Modelling proteostasis in dilated cardiomyopathy - the role of BAG3 and the HSP70 system

扩张型心肌病的蛋白质稳态建模 - BAG3 和 HSP70 系统的作用

• 批准号: 402866991
• 负责人: Professorin Dr. Janine Kirstein
• 金额: --
• 依托单位: Leibniz-Institut für Alternsforschung - Fritz-Lipmann-Institut e.V. (FLI)
• 依托单位国家: 德国
• 项目类别: Research Grants
• 财政年份: 2018
• 资助国家: 德国
• 起止时间: 2017-12-31 至 2022-12-31
• 项目状态: 已结题
• 来源: https://gepris.dfg.de/gepris/projekt/402866991?language=en
• 关键词: Modelling; proteostasis; dilated; cardiomyopathy; role

Studying genetically determined, primary cardiomyopathies is an auspicious approach for establishing basic disease mechanisms and novel therapeutic options in myocardial disease. One such potential molecular target is Bcl-2-associated athanogene 3 (BAG3) that is mutated in primary dilated cardiomyopathy (DCM). BAG3 serves as nucleotide exchange factor (NEF) for heat shock protein 70 family members (HSP70s), which regulate protein folding and degradation pathways.In this proposal we aim to explore the molecular mechanism how mutation of the BAG3 BAG domain affect the biochemical function of constitutive HSPA8, perturb protein homeostasis (proteostasis) in cardiomyocytes, and finally lead to DCM. We hypothesize that DCM missense mutations within the BAG3 BAG domain specifically disturb the NEF function of BAG3. Thus, we will explore biochemically the activity of the BAG3/HSPA8 complex using in vitro chaperone assays. Specifically, we will model a novel missense mutation from a large DCM family in isogenic induced pluripotent stem cells (iPSC). Using these iPSCs we will differentiate cardiomyocytes that we further analyze for protein aggregate formation, proteostasis, autophagy, and proteasome activity. The molecular network of co-chaperones associated with HSPA8 is not well understood in cardiomyocytes. We will use proteome data from iPSC derived cardiomyocytes and in vitro chaperone assays to characterize the composition as well as activity of the cardiac specific HSPA8 complex. As we observe a considerable phenotypic variability in patients of this DCM family, we will utilize iPSCs from patients and control individuals in proteome and RNAseq expression studies to search for cardio protective factors. Lastly, we aim to characterize the BAG3 associated heart phenotype on pathophysiological and molecular level in a transgenic zebrafish model. The analysis of specific BAG3 missense mutations will help to explore the molecular mechanism how BAG3 affects proteostasis in post-mitotic cardiomyocytes and consequently induces DCM. Our long-term goal is to translate our mechanistic findings and technical toolbox into therapeutic approaches targeting DCM.

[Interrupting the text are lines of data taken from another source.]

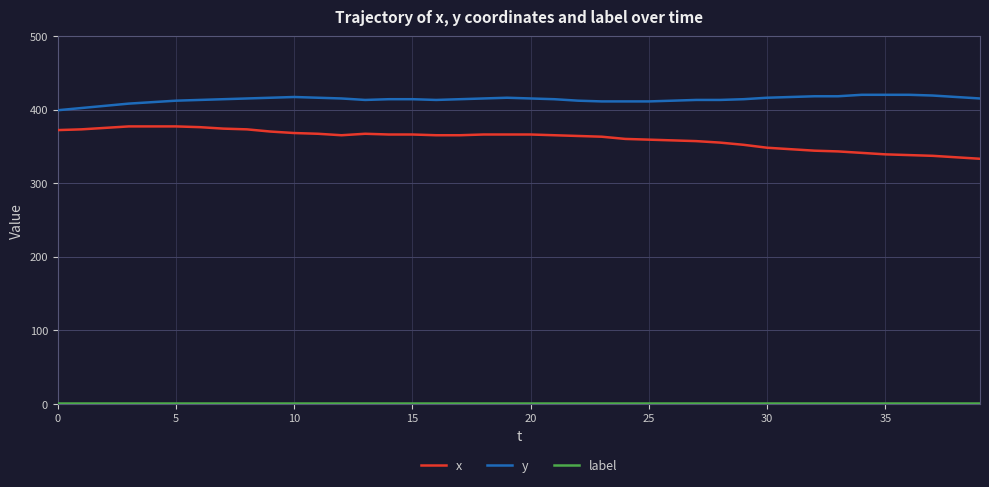

What is the lowest value of the y series?

399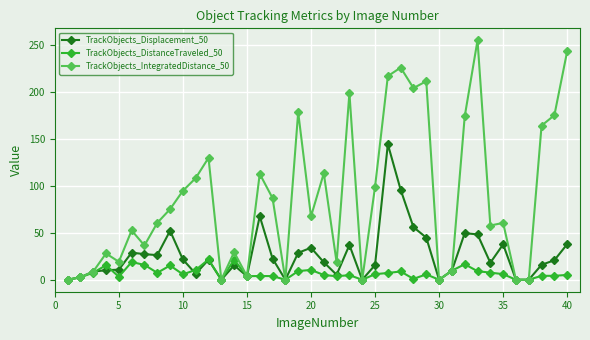

At how many categories does at least one series exceed 82?

18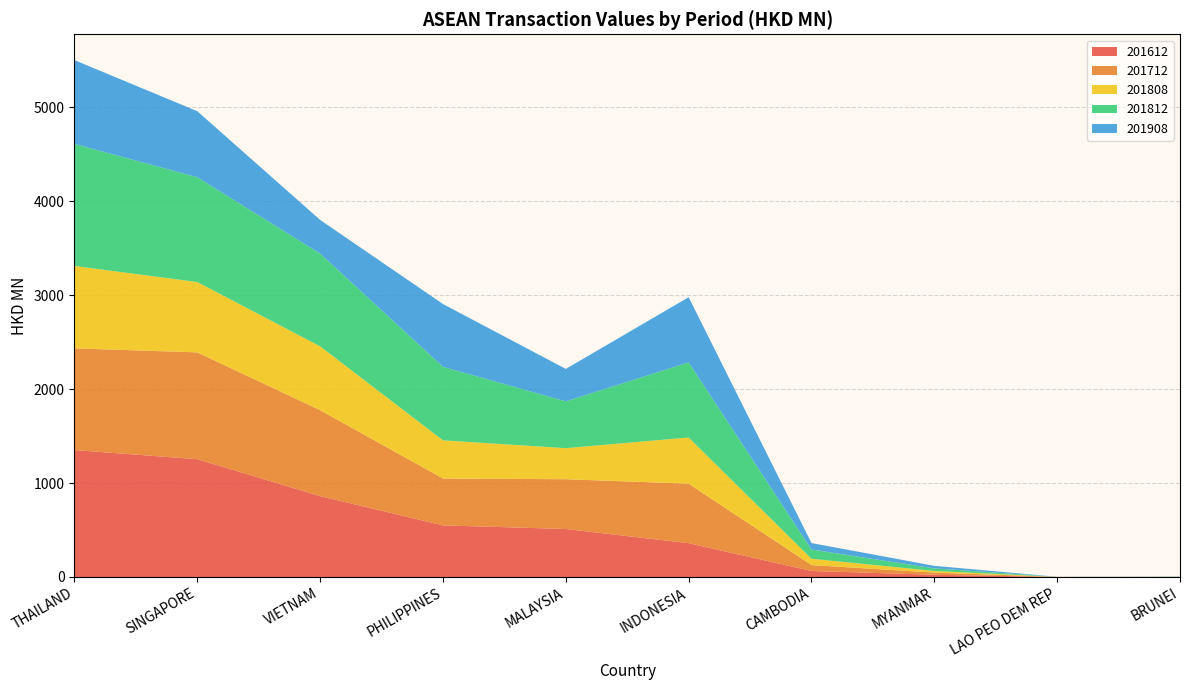

Reading left to right, transcribe all the data shown in this chart.

201612: THAILAND=1350.8	SINGAPORE=1253.4	VIETNAM=860.4	PHILIPPINES=549.2	MALAYSIA=510.6	INDONESIA=359.8	CAMBODIA=63.8	MYANMAR=23.5	LAO PEO DEM REP=0.7	BRUNEI=0.4
201712: THAILAND=1082.3	SINGAPORE=1137.0	VIETNAM=914.9	PHILIPPINES=498.9	MALAYSIA=529.9	INDONESIA=633.1	CAMBODIA=62.8	MYANMAR=23.0	LAO PEO DEM REP=0.3	BRUNEI=0.3
201808: THAILAND=876.9	SINGAPORE=748.4	VIETNAM=679.7	PHILIPPINES=406.1	MALAYSIA=330.5	INDONESIA=491.7	CAMBODIA=67.5	MYANMAR=17.5	LAO PEO DEM REP=0.2	BRUNEI=0.6
201812: THAILAND=1299.3	SINGAPORE=1115.7	VIETNAM=986.7	PHILIPPINES=782.6	MALAYSIA=498.3	INDONESIA=799.3	CAMBODIA=98.4	MYANMAR=27.5	LAO PEO DEM REP=0.5	BRUNEI=1.5
201908: THAILAND=891.6	SINGAPORE=702.7	VIETNAM=358.6	PHILIPPINES=668.1	MALAYSIA=345.3	INDONESIA=693.8	CAMBODIA=68.6	MYANMAR=26.9	LAO PEO DEM REP=0.1	BRUNEI=1.7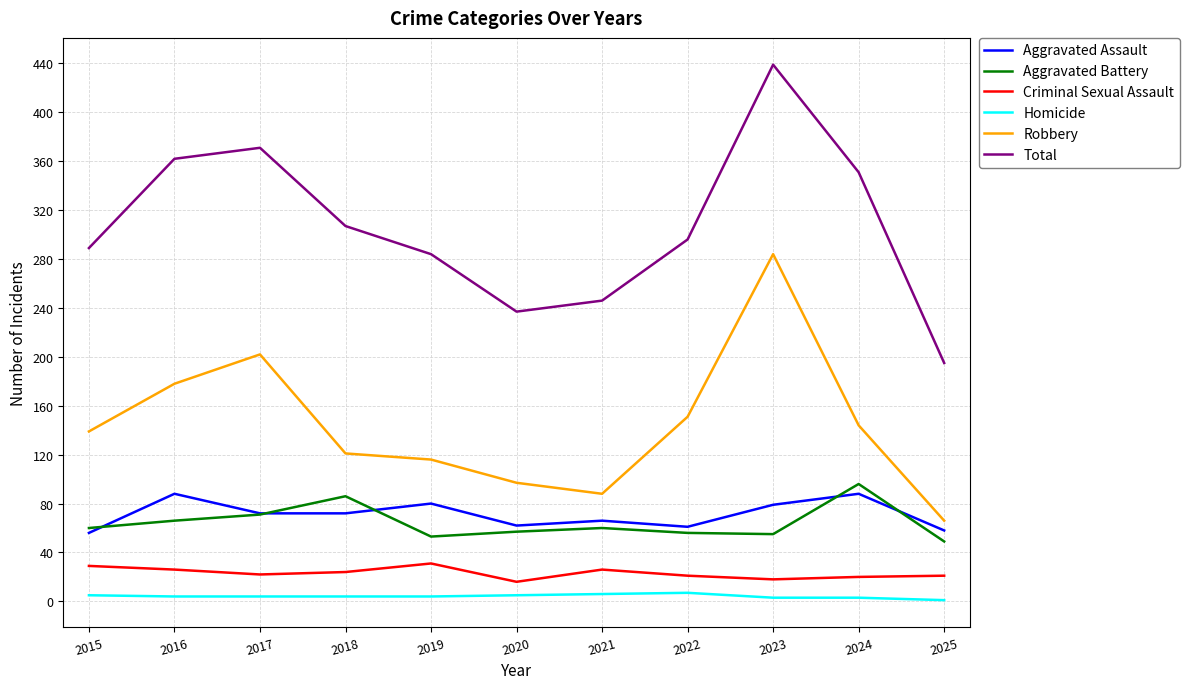

The Aggravated Battery series shows 49 at 2025. True or false?

True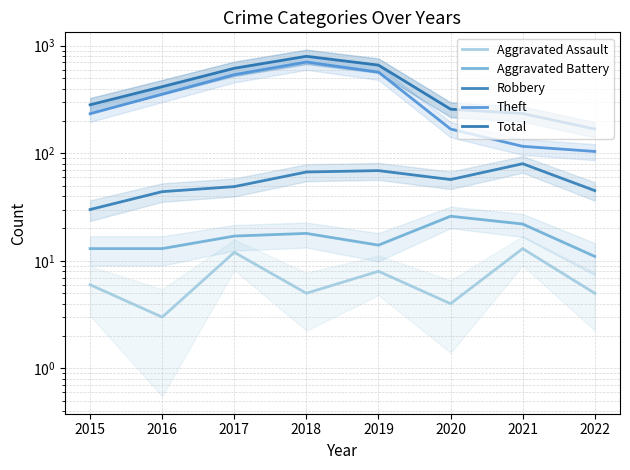

The value of Total at 2015 is 490. True or false?

False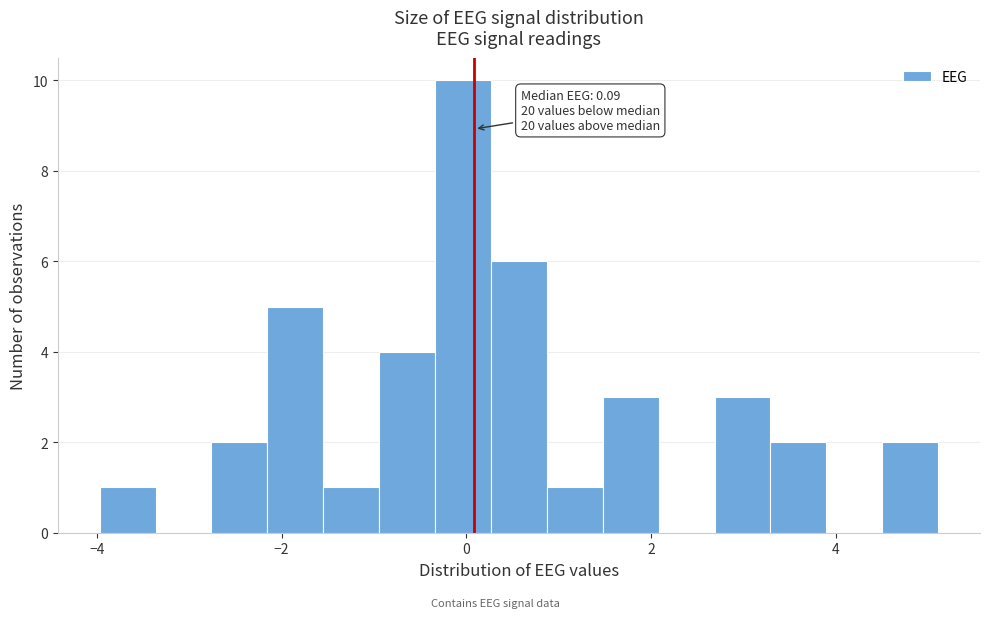

Around what value on the x-axis is the tallest bar? Give the approximate position of its centre, as read against the axis.

0.0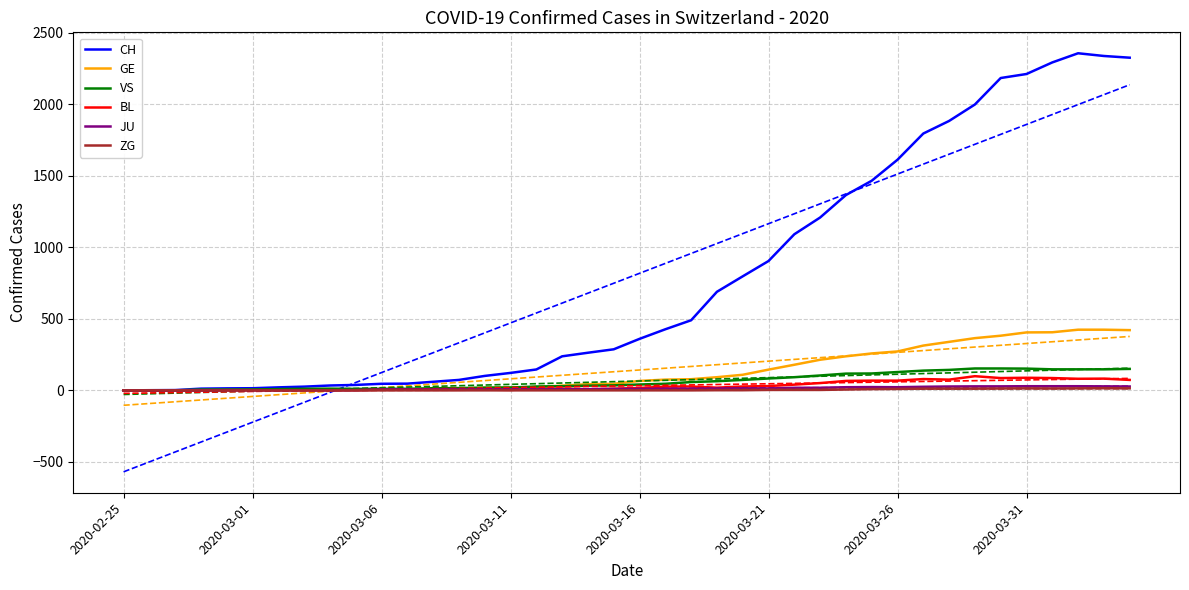

At how many categories does at least one series exceed 1078?

14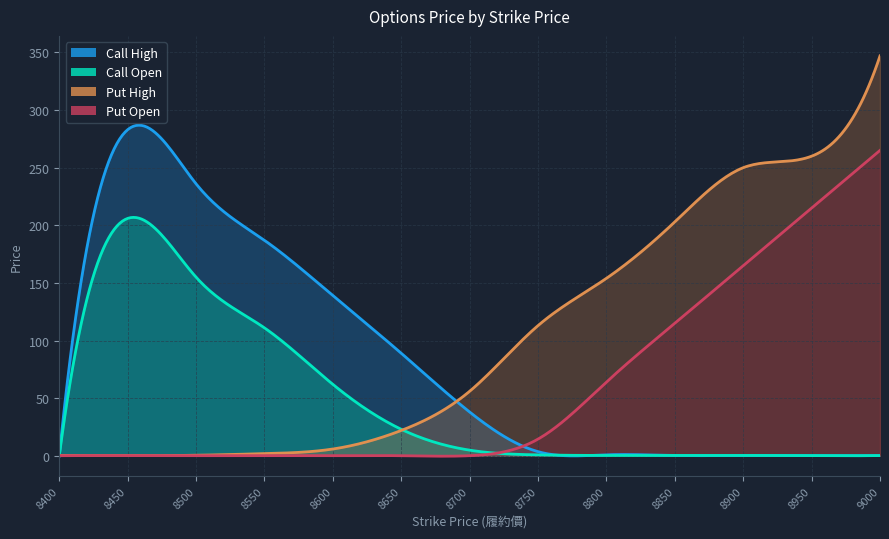

What is the difference between the maximum and minimum values in the Call Open series?

206.0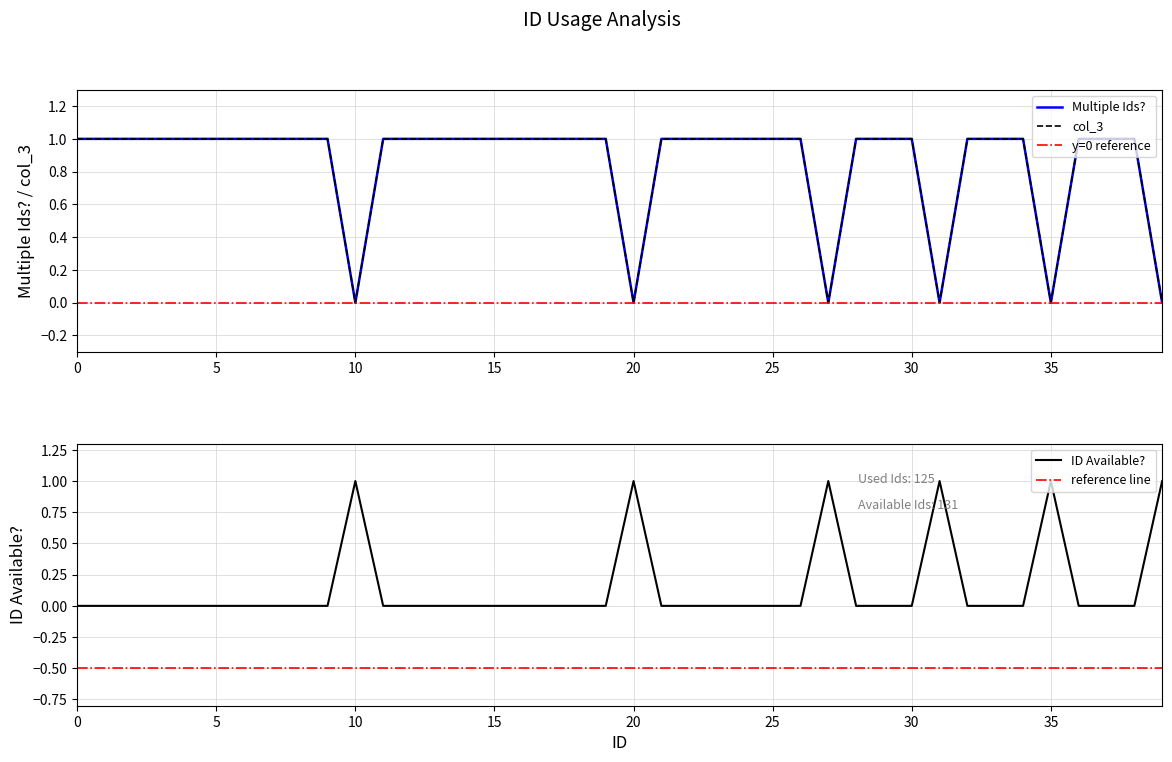

True or false: col_3 and Multiple Ids? intersect in this chart.

False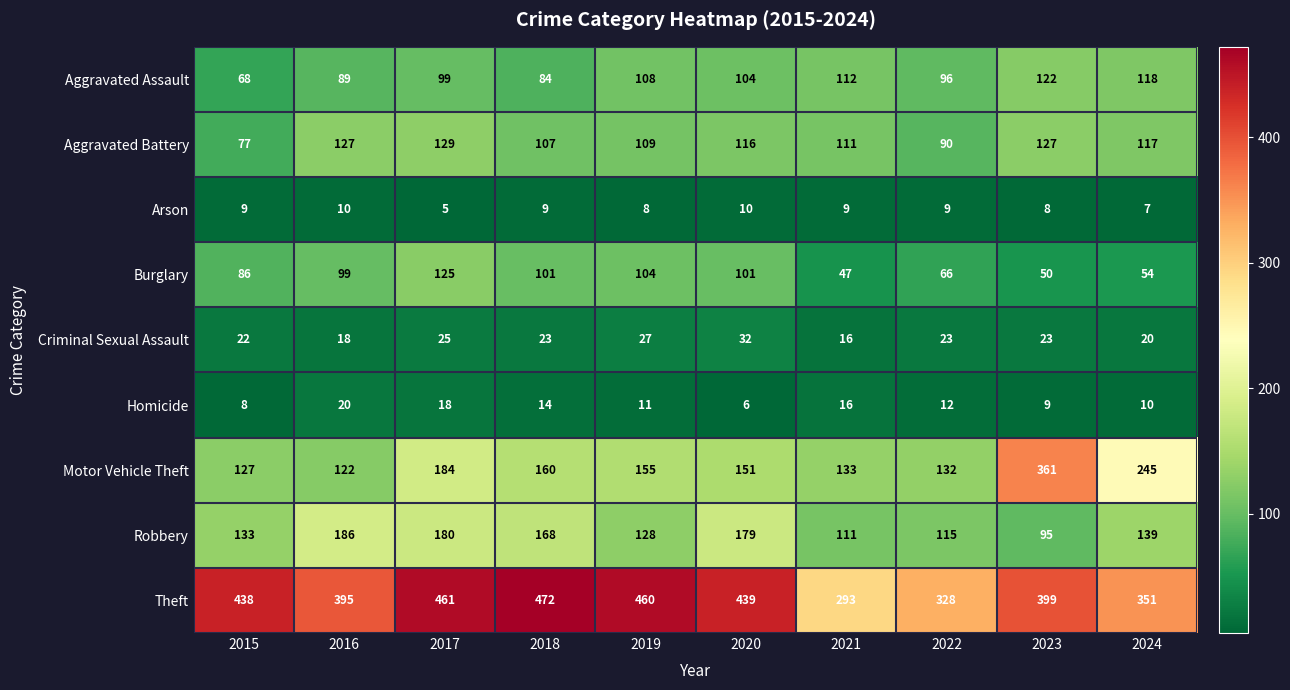

What is the sum of all Motor Vehicle Theft values?

1770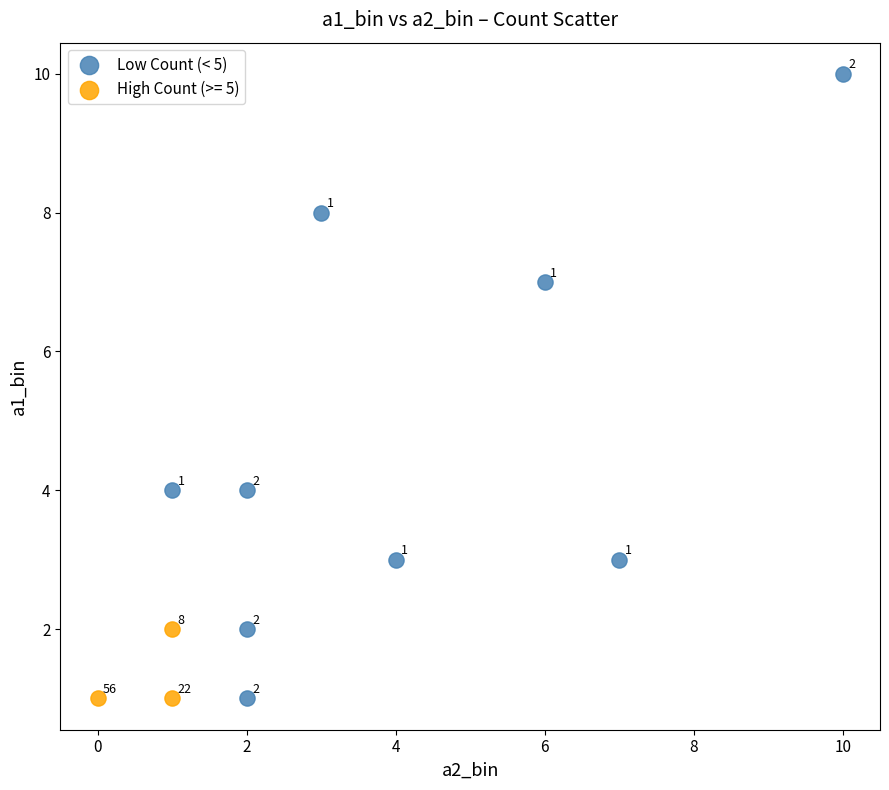

Which series has the largest Y range (max minus min)?

Low Count (< 5)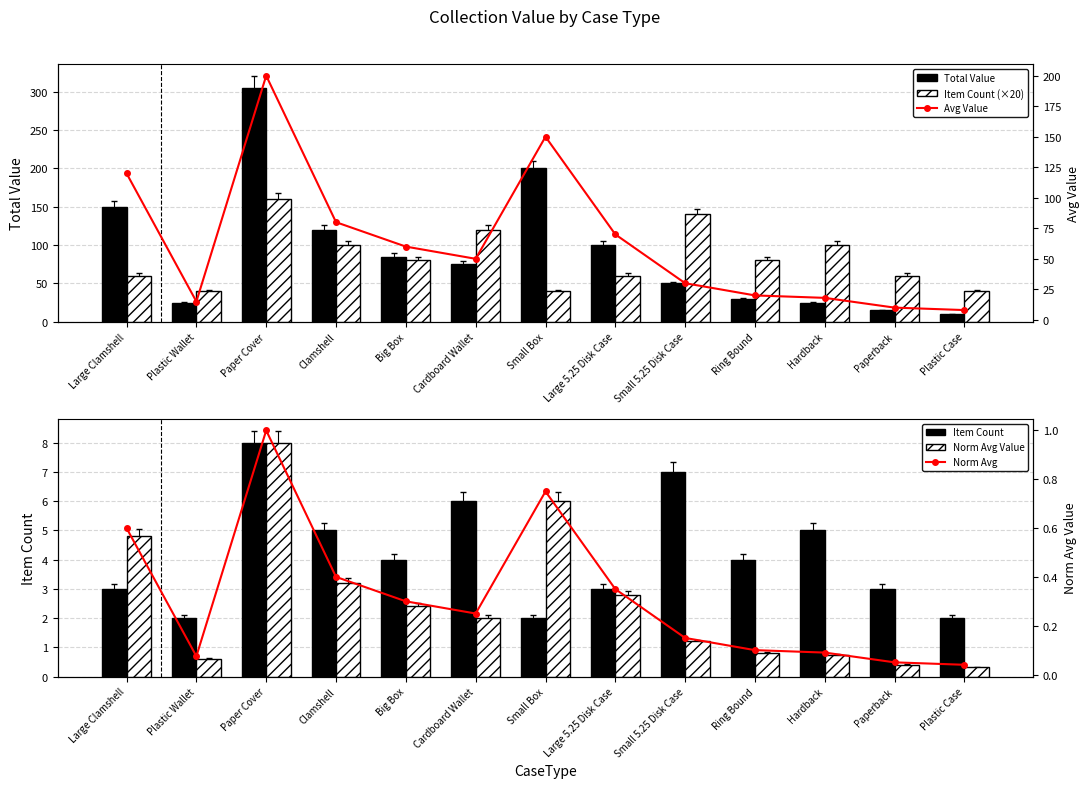

What is the difference between the second highest and second lowest values in the Item Count series?

5.0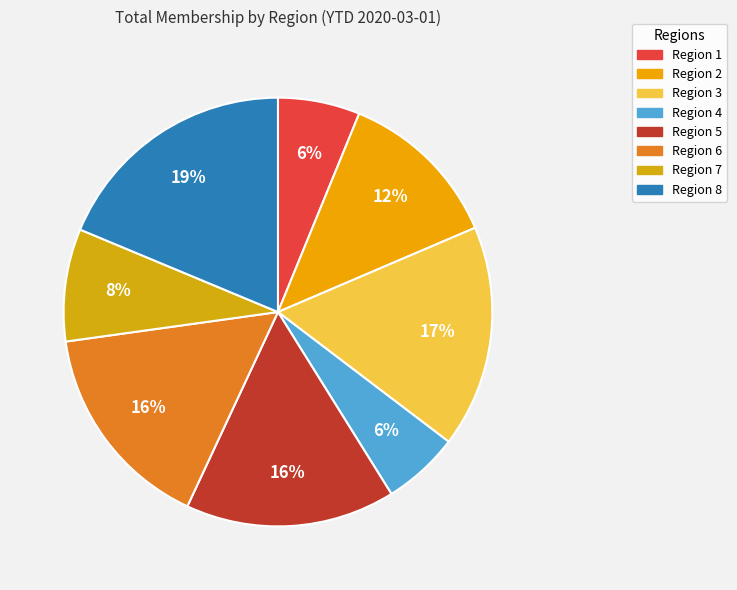

How many slices are in this pie chart?

8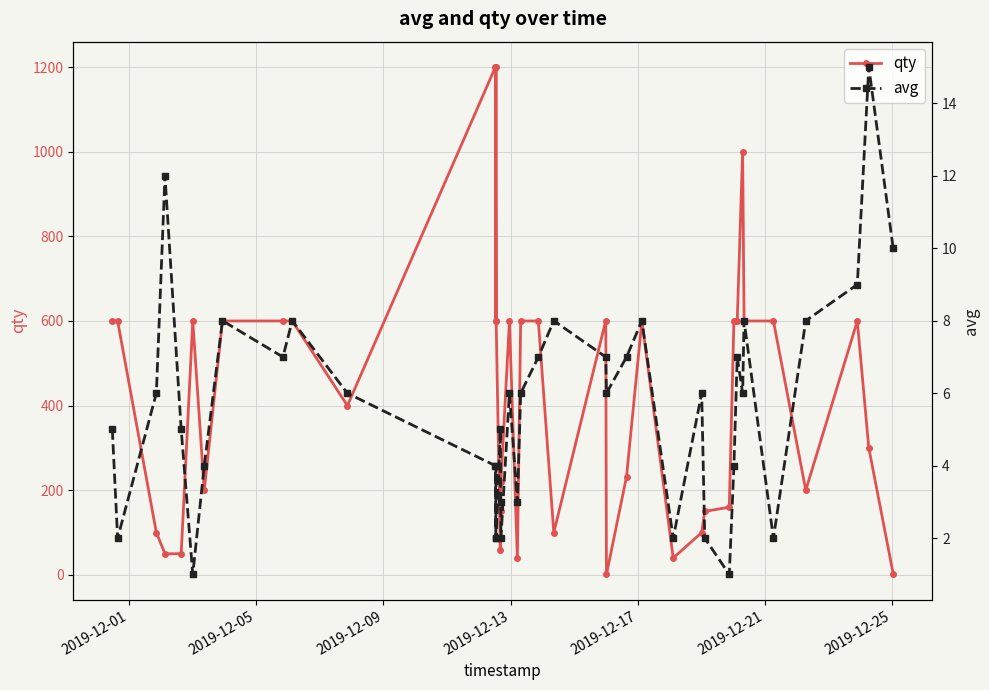

What is the difference between the maximum and minimum values in the avg series?

14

研究基因决定的原发性心肌病是建立心肌病基本发病机制和新的治疗选择的有利途径。一个这样的潜在分子靶点是Bcl-2相关的产气基因3（BAG 3），其在原发性扩张型心肌病（DCM）中突变。BAG 3作为热休克蛋白70家族成员（HSP 70 s）的核苷酸交换因子（NEF），调节蛋白质的折叠和降解途径，本研究旨在探讨BAG 3 BAG结构域突变如何影响组成型HSPA 8的生化功能，扰乱心肌细胞内蛋白质稳态（proteostasis），最终导致DCM的分子机制。我们假设BAG 3 BAG结构域内的DCM错义突变特异性地干扰BAG 3的NEF功能。因此，我们将探索生物化学的活性的BAG 3/HSPA 8复合物使用体外伴侣测定。具体来说，我们将在同基因诱导多能干细胞（iPSC）中从一个大型DCM家族中模拟一种新的错义突变。使用这些iPSC，我们将分化心肌细胞，我们进一步分析蛋白质聚集体形成，蛋白质稳态，自噬和蛋白酶体活性。在心肌细胞中，与HSPA 8相关的辅分子伴侣的分子网络还没有很好地理解。我们将使用来自iPSC衍生的心肌细胞的蛋白质组数据和体外伴侣测定来表征心脏特异性HSPA 8复合物的组成和活性。由于我们在该DCM家族的患者中观察到相当大的表型变异性，我们将在蛋白质组和RNAseq表达研究中利用来自患者和对照个体的iPSC来寻找心脏保护因子。最后，我们的目标是在转基因斑马鱼模型中在病理生理和分子水平上表征BAG 3相关的心脏表型。对BAG 3错义突变的分析将有助于探讨BAG 3影响有丝分裂后心肌细胞蛋白质稳态从而诱导DCM的分子机制。我们的长期目标是将我们的机制发现和技术工具箱转化为针对DCM的治疗方法。